Monday, September 27, 2010

Art with Meaning


The American Swedish Institute, a fabulous castle, sits on the corner of 26th and Park in south Minneapolis, MN and, on the south wall of this unique building, is the "Visby Window". This stained glass window is copied from an oil painting by Carl Gustaf Hellqvist that memorializes an incident that occurred in 1361 in the small city of Visby, Gotha, Sweden. King Valdemar Atterdag and his Danish troops had surrounded the town. The king sits in the square on his throne with hogsheads before him that the citizens are filling with their portable wealth, coins, jewelry and gold and silver plate. Danish troops in the background wait for orders from the king to sack and fire the town. In the foreground the mayor and his wife and children cross the square in humiliation, sorrow and rage.
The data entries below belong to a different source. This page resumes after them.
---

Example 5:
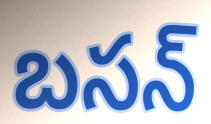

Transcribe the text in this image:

బసన్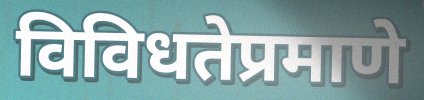
विविधतेप्रमाणे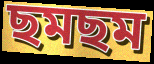
ছমছম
Valdemar inherited a kingdom that had been bankrupted by his father and previous Danish monarchs. Upon accession his goal was to pay off the kingdom's obligations and restore it to its former glory. One of his methods was to do just as he did with Visby. The threat of violence was used to extort wealth from its owners, to be used by the extortionist for his own purposes. Valdemar is, at that point, the effective government of Visby and the residents are in no position to resist his demands. No doubt later he sent his men from house to house to search for hidden assets and probably offered rewards for information on those assets that may have set one neighbor against another. The Visbyians saved wealth was now gone forever. Valdemar didn't have the option of investing his confiscations in common stock or mutual funds. What wasn't spent in soldiers' pay and armour was kept in a locked room and doled out to buy the things he couldn't steal.
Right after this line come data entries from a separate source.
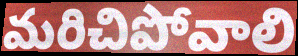
మరిచిపోవాలిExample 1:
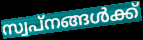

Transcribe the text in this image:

സ്വപ്നങ്ങൾക്ക്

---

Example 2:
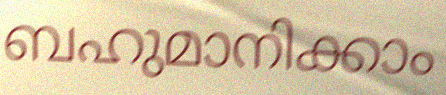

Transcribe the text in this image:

ബഹുമാനിക്കാം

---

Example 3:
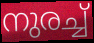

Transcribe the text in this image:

നുരച്ച്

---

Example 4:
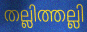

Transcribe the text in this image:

തല്ലിത്തല്ലി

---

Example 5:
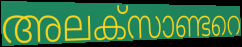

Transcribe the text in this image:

അലക്സാണ്ടറെ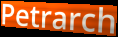
Petrarch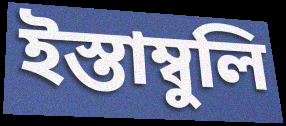
ইস্তাম্বুলি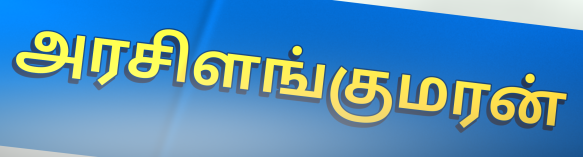
அரசிளங்குமரன்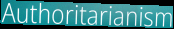
AuthoritarianismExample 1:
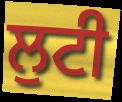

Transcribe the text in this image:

ਲੁਟੀ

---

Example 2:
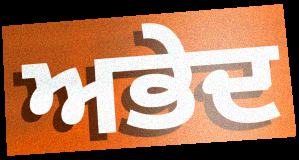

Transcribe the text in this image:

ਅਭੇਦ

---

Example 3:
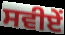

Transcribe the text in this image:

ਸਵੀਏਂ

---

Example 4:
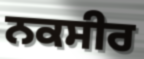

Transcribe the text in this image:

ਨਕਸੀਰ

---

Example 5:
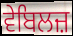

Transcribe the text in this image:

This work of art encapsulates the relationship between the individual and the state. Valdemar is the state, an entity that requires no cooperation from the individual to rearrange or negate that individual's private property. In the ensuing 650 years it has become easier for the state to accomplish the same things. Armed government agents in the US enforce tax laws; confiscate cars, real estate and currency; arrest and incarcerate those that they determine to have failed to forfeit what the state demands. There's really no difference between Valdemar Atterdag demanding the silverware of a Visby fisherman and the US government demanding its share of a truck driver's paycheck.